Nadir Cunéaz runs a tiny operation with only half a hectare of vines, near the town of Gressan. Nadir's vineyards have never been treated with pesticides or herbicides, and only see use of copper and sulfur. Sulfur use in the cellar is minimal and fermentation is with wild yeasts. The vines range in age from 50-100 years, and are planted to local varieites Petit rouge, Vien de nus, Fumin and Vuillermin, along with international varieties like Pinot noir, Moscato, and Gewurztraminer. The wine we chose to highlight, Les Gosses, is a blend of Vien de Nus (60%), Petit Rouge (25%), and Vuillermin (15%). Cunéaz creates this blend from the Bedeun vineyard and Creta Platta vineyards in Gressan where he makes a tiny amount of wine out of his home. The fruit is destemmed and fermented in stainless steel tanks where it ages for one year before bottling unfined and unfiltered. Here the expression was acid-driven, but with dark tone and medium body. Black fruit mingled with blue fruit, with mineral depth and great freshness. A wine we kept coming back to, and imagining dishes to pair with.

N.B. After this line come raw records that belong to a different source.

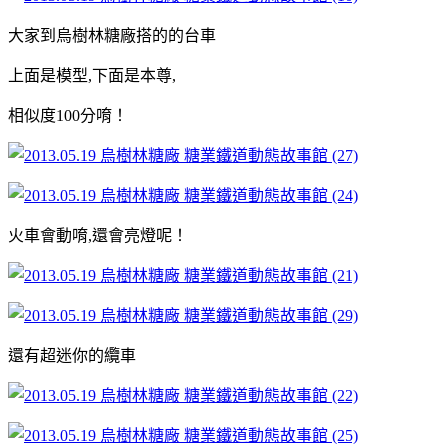
大家到烏樹林糖廠搭的的台車
上面是模型,下面是本尊,
相似度100分唷！
火車會動唷,還會亮燈呢！
還有超迷你的纜車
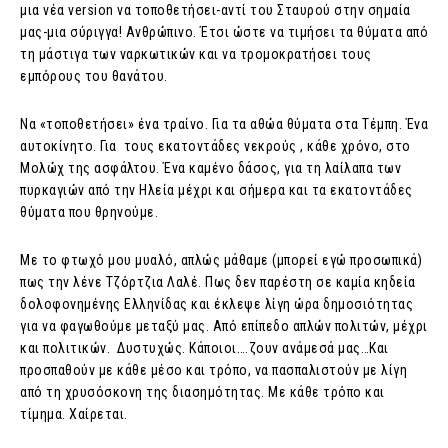
μια νέα version να τοποθετήσει-αντί του Σταυρού στην σημαία
μας-μια σύριγγα! Ανθρώπινο. Έτσι ώστε να τιμήσει τα θύματα από
τη μάστιγα των ναρκωτικών και να τρομοκρατήσει τους
εμπόρους του θανάτου.
Να «τοποθετήσει» ένα τραίνο. Για τα αθώα θύματα στα Τέμπη. Ένα
αυτοκίνητο. Για τους εκατοντάδες νεκρούς , κάθε χρόνο, στο
Μολώχ της ασφάλτου. Ένα καμένο δάσος, για τη λαίλαπα των
πυρκαγιών από την Ηλεία μέχρι και σήμερα και τα εκατοντάδες
θύματα που θρηνούμε.
Με το φτωχό μου μυαλό, απλώς μάθαμε (μπορεί εγώ προσωπικά)
πως την λένε Τζόρτζια Λαλέ. Πως δεν παρέστη σε καμία κηδεία
δολοφονημένης Ελληνίδας και έκλεψε λίγη ώρα δημοσιότητας
για να φαγωθούμε μεταξύ μας. Από επίπεδο απλών πολιτών, μέχρι
και πολιτικών. Δυστυχώς. Κάποιοι….ζουν ανάμεσά μας…Και
προσπαθούν με κάθε μέσο και τρόπο, να πασπαλιστούν με λίγη
από τη χρυσόσκονη της διασημότητας. Με κάθε τρόπο και
τίμημα. Χαίρεται.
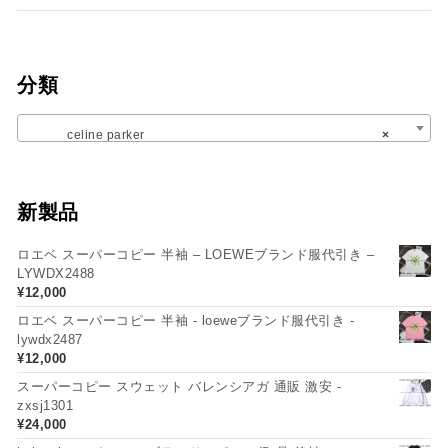
分類
celine parker
×
新製品
ロエベ スーパーコピー 半袖 – LOEWEブランド服代引き –
LYWDX2488
¥
12,000
ロエベ スーパーコピー 半袖 - loeweブランド服代引き -
lywdx2487
¥
12,000
スーパーコピー スウェット バレンシアガ 通販 激安 -
zxsj1301
¥
24,000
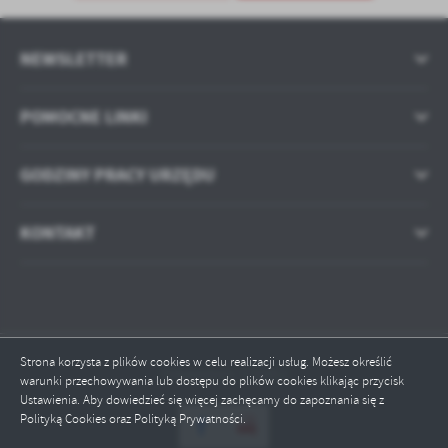
treści w postaci wiadomości, ofert, komunikatów mediów
społecznościowych.
NEWSLETTER
POMOCNE LINKI
GODZINY PRACY URZĘDU
KONTAKT
Strona korzysta z plików cookies w celu realizacji usług. Możesz określić
Odwiedzin: 570452
warunki przechowywania lub dostępu do plików cookies klikając przycisk
Ustawienia. Aby dowiedzieć się więcej zachęcamy do zapoznania się z
Polityką Cookies oraz Polityką Prywatności.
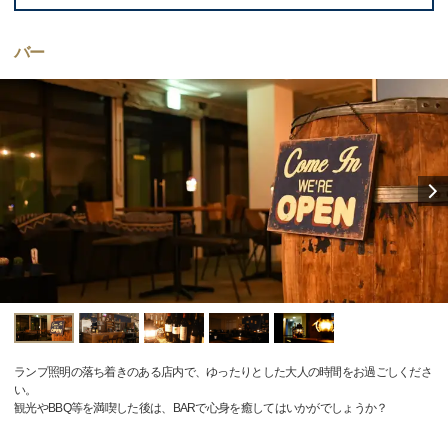
バー
ランプ照明の落ち着きのある店内で、ゆったりとした大人の時間をお過ごしくださ
い。
観光やBBQ等を満喫した後は、BARで心身を癒してはいかがでしょうか？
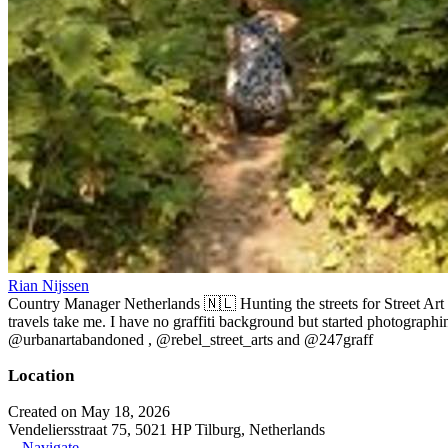
Rian Nijssen
Country Manager Netherlands 🇳🇱 Hunting the streets for Street Art
travels take me. I have no graffiti background but started photographin
@urbanartabandoned , @rebel_street_arts and @247graff
Location
Created on May 18, 2026
Vendeliersstraat 75, 5021 HP Tilburg, Netherlands
Navigate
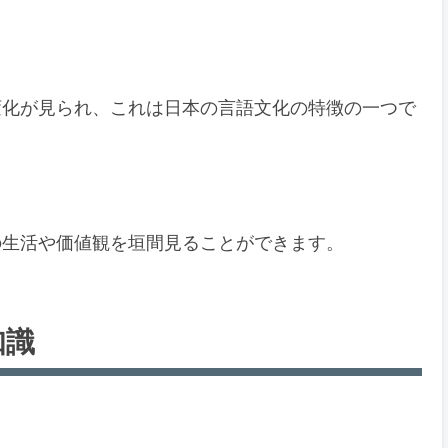
変化が見られ、これは日本の言語文化の特徴の一つで
の生活や価値観を垣間見ることができます。
知識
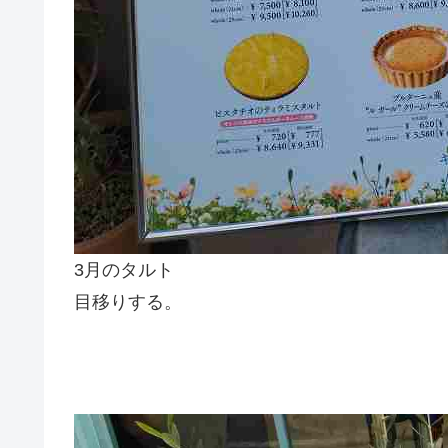
3月のタルト
目移りする。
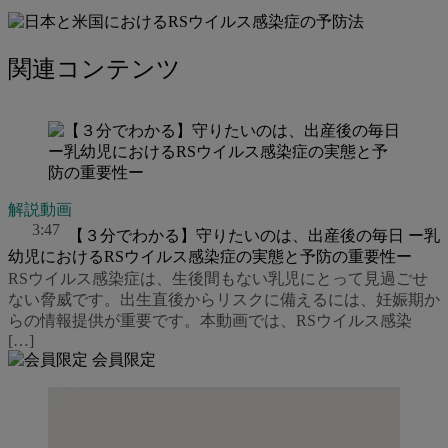
関連コンテンツ
解説動画
3:47
【３分でわかる】守りたいのは、出産後の毎日 ー乳
幼児におけるRSウイルス感染症の実態と予防の重要性ー
RSウイルス感染症は、生後間もない乳児にとって見過ごせ
ない脅威です。出生直後からリスクに備えるには、妊娠期か
らの情報提供が重要です。本動画では、RSウイルス感染
[…]
会員限定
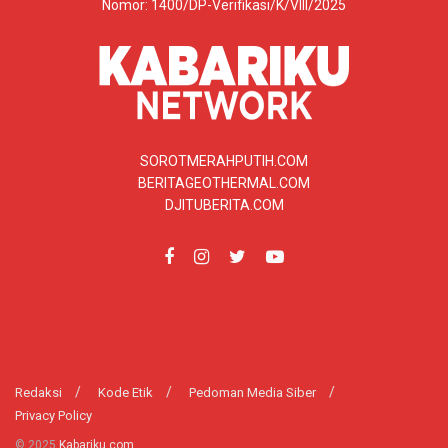
Nomor: 1400/DP-Verifikasi/K/VIII/2025
SOROTMERAHPUTIH.COM
BERITAGEOTHERMAL.COM
DJITUBERITA.COM
Redaksi
Kode Etik
Pedoman Media Siber
Privacy Policy
© 2025
Kabariku.com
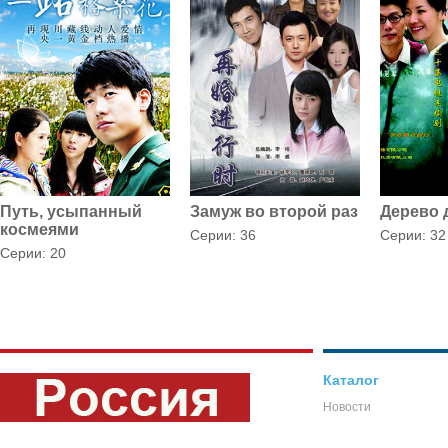
Путь, усыпанный
Замуж во второй раз
Дерево
космеями
Серии: 36
Серии: 32
Серии: 20
Каталог
Новости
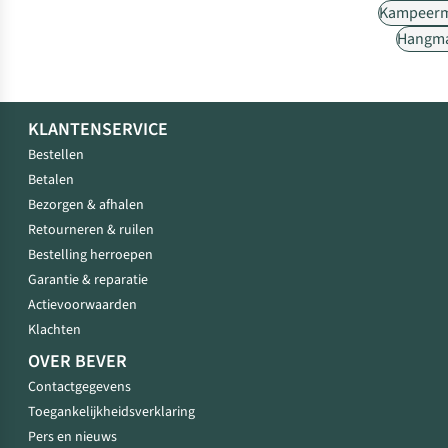
Kampeerm
Hangma
KLANTENSERVICE
Bestellen
Betalen
Bezorgen & afhalen
Retourneren & ruilen
Bestelling herroepen
Garantie & reparatie
Actievoorwaarden
Klachten
OVER BEVER
Contactgegevens
Toegankelijkheidsverklaring
Pers en nieuws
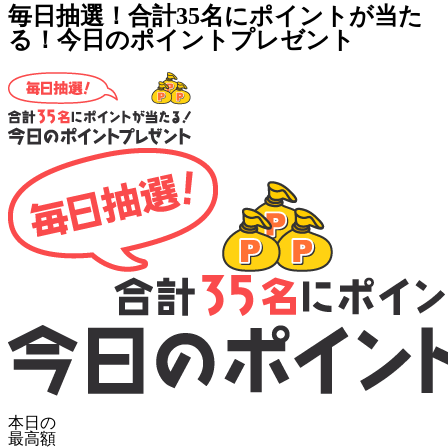
毎日抽選！合計35名にポイントが当た
る！今日のポイントプレゼント
本日の
最高額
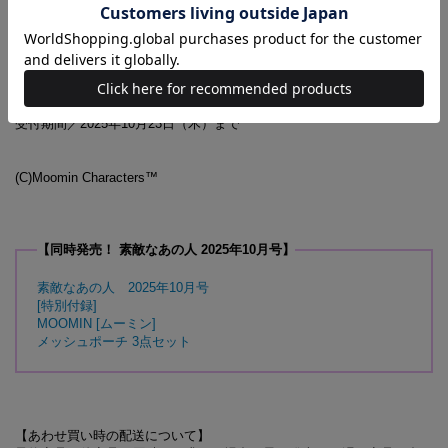
10月号増刊の付録に関するお問い合わせ先
【素敵なあの人10月号増刊 付録対応事務局】
0120-797-161
受付時間／10:00～17:00
（土・日・祝日を除く)
受付期間／2025年10月23日（木）まで
(C)Moomin Characters™
【同時発売！ 素敵なあの人 2025年10月号】
素敵なあの人 2025年10月号
[特別付録]
MOOMIN [ムーミン]
メッシュポーチ 3点セット
【あわせ買い時の配送について】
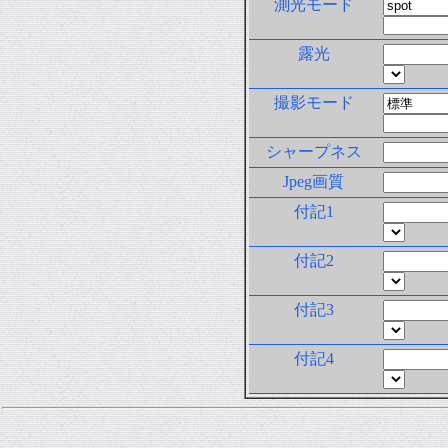
測光モード
露光
撮影モード
シャープネス
Jpeg画質
付記1
付記2
付記3
付記4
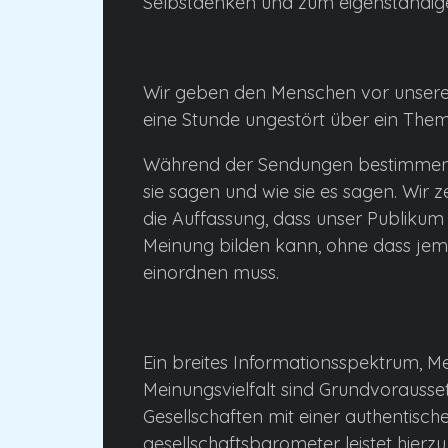
Selbstdenken und zum eigenständig
Wir geben den Menschen vor unseren
eine Stunde ungestört über ein Them
Während der Sendungen bestimmen 
sie sagen und wie sie es sagen. Wir z
die Auffassung, dass unser Publikum 
Meinung bilden kann, ohne dass jem
einordnen muss.
Ein breites Informationsspektrum, Me
Meinungsvielfalt sind Grundvorausset
Gesellschaften mit einer authentisc
gesellschaftsbarometer leistet hierzu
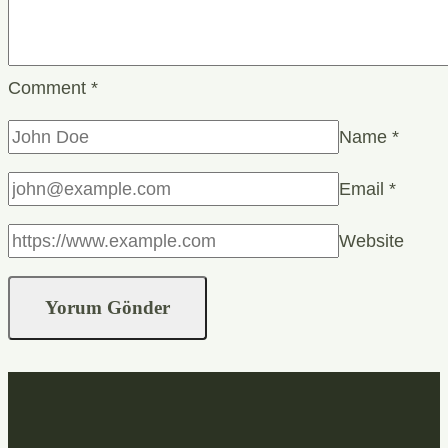
Comment
*
Name
*
Email
*
Website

Danilo Thomain is the lone producer estate bottling wines in the tiny appellation of Enfer D'Arvier in the Vallée D'Aoste. As he explains in his perfectly outdated website at thomain.it, the name refers to the French name for hell, "and the hardness and dryness of the soil, facing South. Thus since the XIV century, the red wine produced here was named Enfer too." The amphitheater shaped vineyards see abundant sunshine and warmth during the day, with very cool nights creating an extreme diurnal shift. That shift creates ripe, powerful fruit, balanced with crisp acidity. All the work is by hand, as the terrain is too steep for tractors. Fermentation is with indigenous yeast. It's been difficult to get the entire scoop on farming, but it seems clear that it is not fuilly organic, with a synthetic product that is used in tandem with sulfur in the vineyard to minimize treatments (usually 4 treatments of sulfur a year, which is minimal). Personal accounts of the vineyards tell that they are full of life and rusticity and that no chemical fertilizers or pesticides are used, but we will have to visit to learn the full story. The blend of the namesake wine, Enfer D'Arvier is 90% Petit Rouge, with a bit of Pinot Noir, Gamay, and Gamaret. The fruit is destemmed and fermented in a mix of fiberglass and stainless steel tanks, and then aged for nine months in steel.
All of these wines represent this mystical region, and we hope they inspire your inner wine geek as they did mine over a decade ago.
-Eben Lillie (with thanks to Michelle DeWyngaert and David Hatzopolous for their help with research!)